Search code examples
python-3.xpandasdataframegeolocation

Unable to get country name from bunch of IP address in pandas dataframe


I have a pandas dataframe df_test consisting of IP address like below :

     |  cs-username |   c-ip      |
     +--------------+-------------+
     |-             | 70.80.84.76 |           
     |-             | 70.80.84.76 |
     |-             | 70.80.84.76 |
     |-             | 70.80.84.76 |

My goal is to get the name of country from each of IP address,and I have used DbIpCity from ip2geotools.So I have written code like below.

from ip2geotools.databases.noncommercial import DbIpCity

#Your code
df_test['Country'] = df_test.apply(lambda row: DbIpCity.get(row['c-ip'],api_key='free').country, axis=1)
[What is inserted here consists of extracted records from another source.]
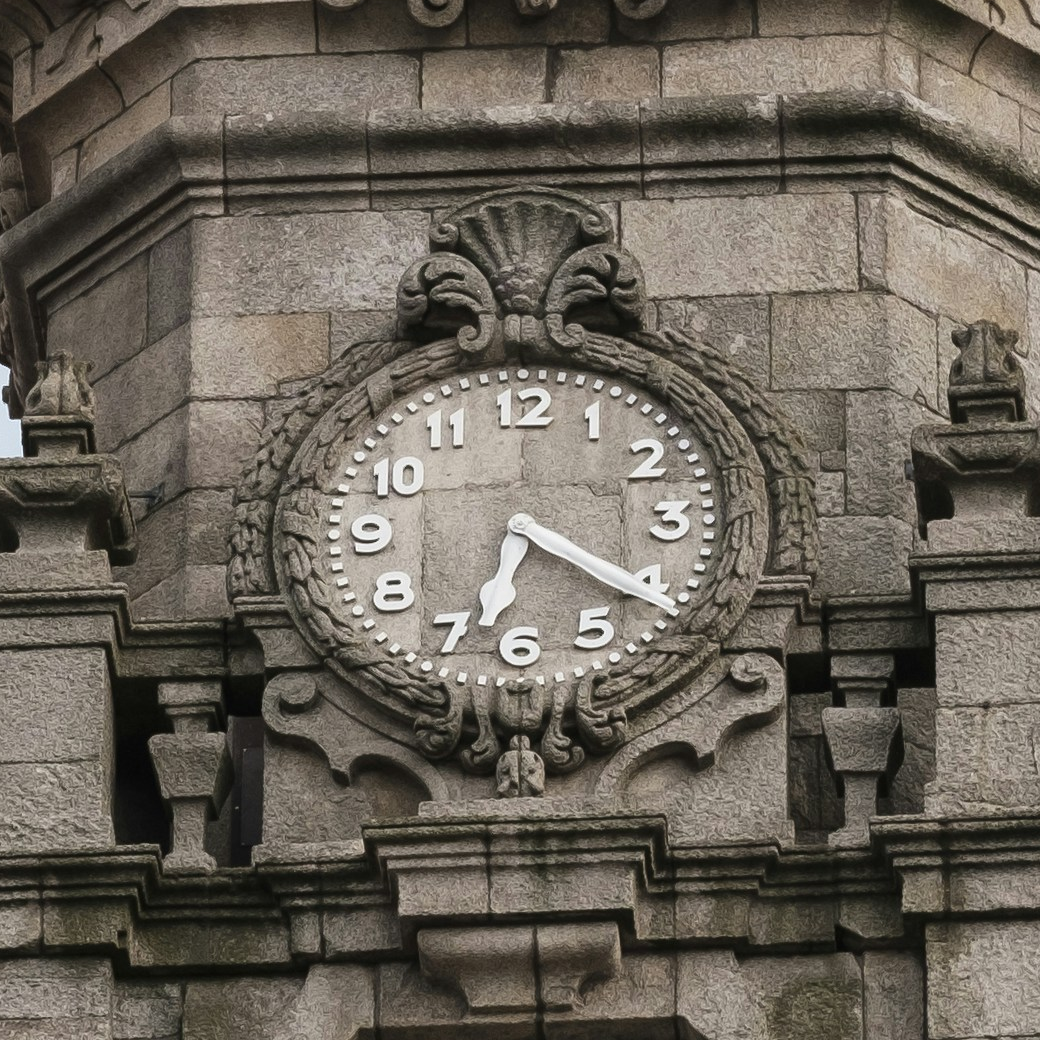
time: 6:20
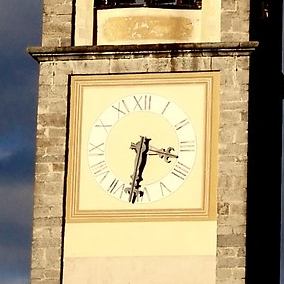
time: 3:32
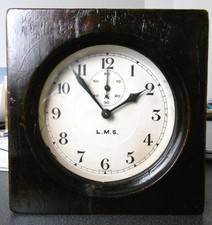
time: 1:53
However this results in error like below :

---------------------------------------------------------------------------
KeyError                                  Traceback (most recent call last)
<ipython-input-8-3772268ef132> in <module>()
      2 
      3 #Your code
----> 4 df_test['Country'] = df_test.apply(lambda row: DbIpCity.get(row['c-ip'],api_key='free').country, axis=1)

5 frames
/usr/local/lib/python3.7/dist-packages/ip2geotools/databases/noncommercial.py in get(ip_address, api_key, db_path, username, password)
     65         # format data
     66         ip_location.country = content['countryCode']
---> 67         ip_location.region = content['stateProv']
     68         ip_location.city = content['city']
     69 

KeyError: 'stateProv'

The code is in the below colab link (last cell) in case of reference: https://colab.research.google.com/drive/1zz1LZ2uOAp1YsX0x0CJfvcM21XGkeCO5?usp=sharing

So how can I resolve this error ?

Thanks


Solution

  • The program throws a KeyError when it can't get any data about the IP address. To avoid the script from stopping, you could use an exception. But because the ip2geotools library has a request limit, I decided to go with geolocation-db instead: (I used a for loop instead of lambda)

    import pandas as pd
    import numpy as np
    import urllib.request
    import json
    
    df = pd.read_csv('temp.csv')
    countries = []
    ips = []
    
    # Get Country info from https://geolocation-db.com
    def getCountry(ip):
      with urllib.request.urlopen("https://geolocation-db.com/jsonp/"+ip) as url:
        data = url.read().decode()
        data = data.split("(")[1].strip(")")
        return json.loads(data)['country_name']
    
    for index, row in df.iterrows():
        # Get IP data
        data = row['c-ip']
        if data not in ips:
            print(data)
            ips.append(data)
            #response = DbIpCity.get(row['c-ip'], api_key='free')
            response = getCountry(row['c-ip'])
            if response != None:
                print(response)
    
                # Add to country list
                countries.append(response)
            
            # If contry is None, add np.nan instead of None
            else:
                print(np.nan)
                countries.append(np.nan)
    
    # Insert all data into a new df
    ips = {'ip': ips,
           'country': countries, 
           }
    
    df_ips = pd.DataFrame(ips, columns = ['ip', 'country'])    
    print(df_ips)
    

    And because your CSV file is soo huge, use a filter to avoid the processing of duplicate IPs.

    And I found these errors in your Log:

    ERROR: geoip2 4.1.0 has requirement requests<3.0.0,>=2.24.0, but you'll have requests 2.23.0 which is incompatible.
    ERROR: geoip2 4.1.0 has requirement urllib3<2.0.0,>=1.25.2, but you'll have urllib3 1.24.3 which is incompatible.
    

    Try doing pip install --upgrade requests urllib3. You might have to upgrade them.